During each selfcal loop, the mask and position are updated based on the output from running PyBDSF. A mask is contructed corresponding to the island boundaries, the same as is done for the main image. The position is taken from the resulting PyBDSF catalogue, corresponding to the brightest Gaussian component fit to the source(s), which is often the only source found within the small image. If no source is found, or if the total integrated flux over the catalogue for that outlier is < 1 mJy, the outlier is discarded.
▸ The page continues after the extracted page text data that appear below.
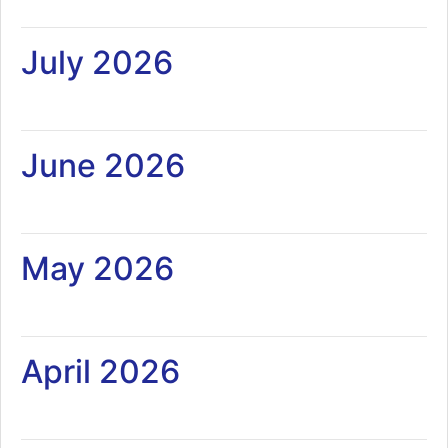
July 2026
June 2026
May 2026
April 2026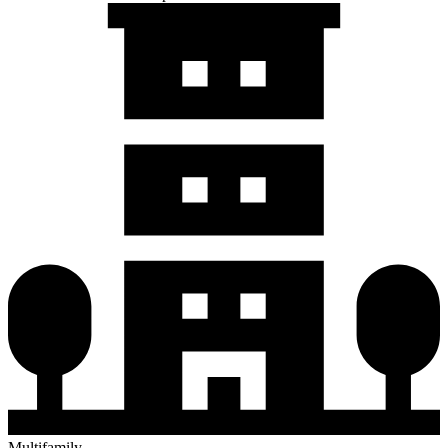
Multifamily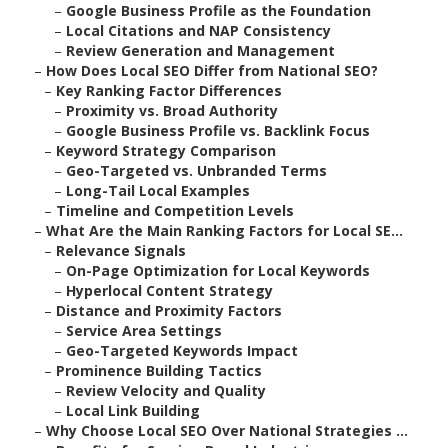
–
Google Business Profile as the Foundation
–
Local Citations and NAP Consistency
–
Review Generation and Management
–
How Does Local SEO Differ from National SEO?
–
Key Ranking Factor Differences
–
Proximity vs. Broad Authority
–
Google Business Profile vs. Backlink Focus
–
Keyword Strategy Comparison
–
Geo-Targeted vs. Unbranded Terms
–
Long-Tail Local Examples
–
Timeline and Competition Levels
–
What Are the Main Ranking Factors for Local SE...
–
Relevance Signals
–
On-Page Optimization for Local Keywords
–
Hyperlocal Content Strategy
–
Distance and Proximity Factors
–
Service Area Settings
–
Geo-Targeted Keywords Impact
–
Prominence Building Tactics
–
Review Velocity and Quality
–
Local Link Building
–
Why Choose Local SEO Over National Strategies ...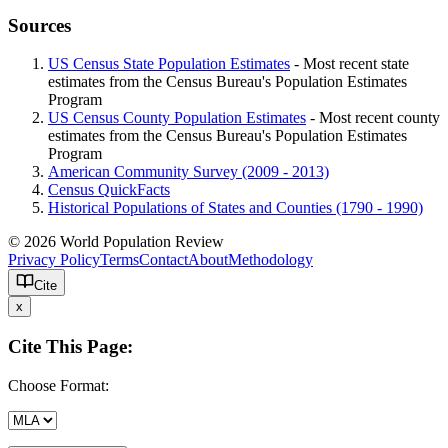
Sources
US Census State Population Estimates
- Most recent state
estimates from the Census Bureau's Population Estimates
Program
US Census County Population Estimates
- Most recent county
estimates from the Census Bureau's Population Estimates
Program
American Community Survey (2009 - 2013)
Census QuickFacts
Historical Populations of States and Counties (1790 - 1990)
© 2026 World Population Review
Privacy Policy
Terms
Contact
About
Methodology
Cite
x
Cite This Page:
Choose Format: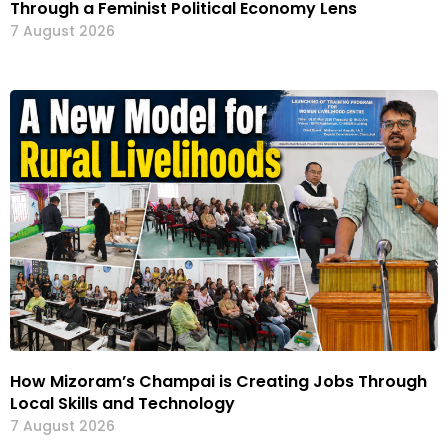
Through a Feminist Political Economy Lens
7 August 2026
How Mizoram’s Champai is Creating Jobs Through
Local Skills and Technology
7 August 2026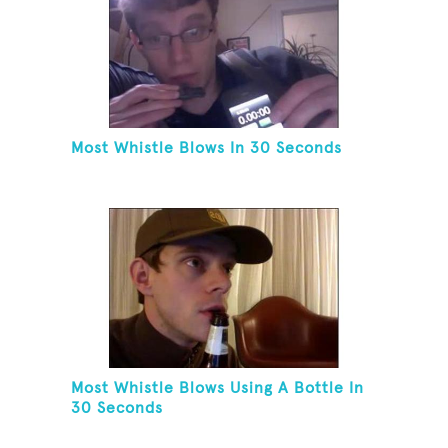
Most Whistle Blows In 30 Seconds
Most Whistle Blows Using A Bottle In
30 Seconds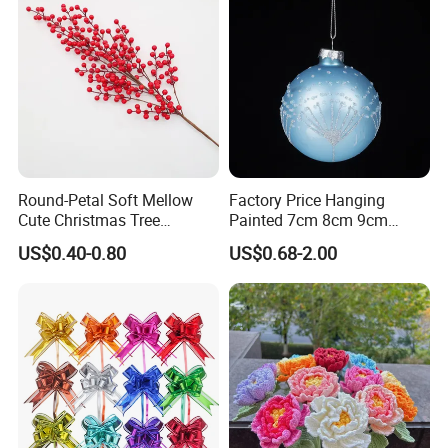
Round-Petal Soft Mellow
Factory Price Hanging
Cute Christmas Tree
Painted 7cm 8cm 9cm
Artificial Flower
Glass Christmas Balls for
US$0.40-0.80
US$0.68-2.00
Decoration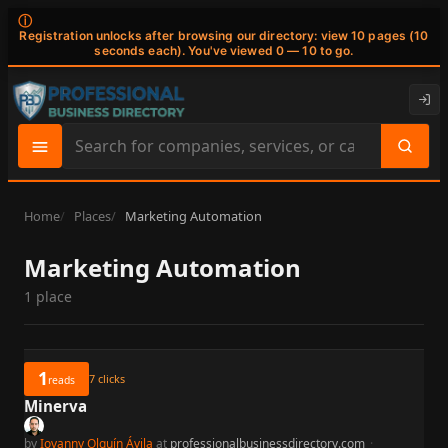
ⓘ
Registration unlocks after browsing our directory: view 10 pages (10
seconds each). You've viewed 0 — 10 to go.
Search
site
content
Home
Places
Marketing Automation
Marketing Automation
1 place
1
7
clicks
reads
Minerva
by
Iovanny Olguín Ávila
at
professionalbusinessdirectory.com
·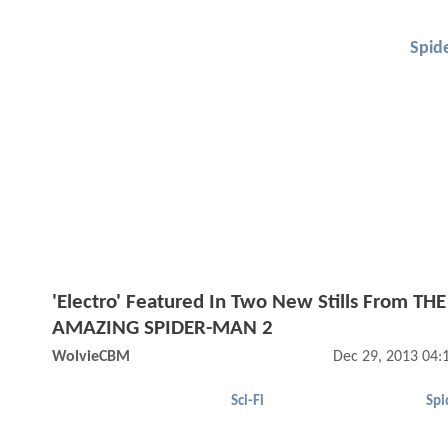
Spid
'Electro' Featured In Two New Stills From THE
AMAZING SPIDER-MAN 2
WolvieCBM
Dec 29, 2013 04:
Sci-Fi
Spi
We recommend having fewer than ~10 outliers, since the overhead in run-time caused by imaging outliers outweighs any improvement in run-time caused by creating a smaller main image with fewer W-projection planes. When the [-R --run] step is performed, a warning will be displayed when the number of outliers exceeds 10 sources, in which case, a good compromose may be a larger image with fewer outliers, or a higher outlier threshold.

Outlier imaging is disabled by default, but can be enabled by setting a value for the outlier_threshold parameter in the [selfcal] section of your config file. Similar to the threshold parameter, this is considered a S/N value if it’s greater than 1, or otherwise in Jy units. A good default is 0.5, which selects all sources above 0.5 Jy that are outside the your main image area. When a S/N value is used, the threshold corresponds to the value given by the integrated flux density divided by its uncertainty, taken from the RACS catalogue.

For each outlier within your outlierfile, by default, we set a 128x128 imsize, 1 arcsec cell sizes, and the standard gridder, leaving all other options identical to what is specified for the main image (some of which is set in your config file). However, as specified in the CASA docs, the following parameters are fully configurable within your outlierfile:

imagename, imsize, cell, phasecenter, startmodel, mask, specmode, nchan, start, width, nterms, reffreq, gridder, deconvolver, wprojplanes

If you wish to use non-default values, you can do this by editing the selfcal_part2 script.

Similarly, outlier imaging can be performed during the science imaging step of processMeerKAT, by passing an outlier file into the outlierfile parameter from the [imaging] section of your config file. If this section exists (enabled during the build step with processMeerKAT.py -B -I), the outlier file from your last self-calibration loop will be copied to the outlierfile parameter, in the same way that rmsmap and mask from your last selfcal loop are copied to this section, enabling S/N-based thresholding and masked deconvolution, respectively.

Known Issues

During outlier imaging, the resolution of the output data products, from both the outliers and main image, including the PSF, is observed to be broader, from an apparent difference in weighting. This appears to be a CASA bug that is independent of outlier position, and at its extreme, this effect significantly worsens the quality of the output images. However, the majority of images produced when invoking outlier imaging are of the same or improved quality, but simply with a slightly broader resolution.

CASA contains a bug such that Stokes='IQUV' cannot be specified during outlier imaging, but only Stokes='I' can be specified.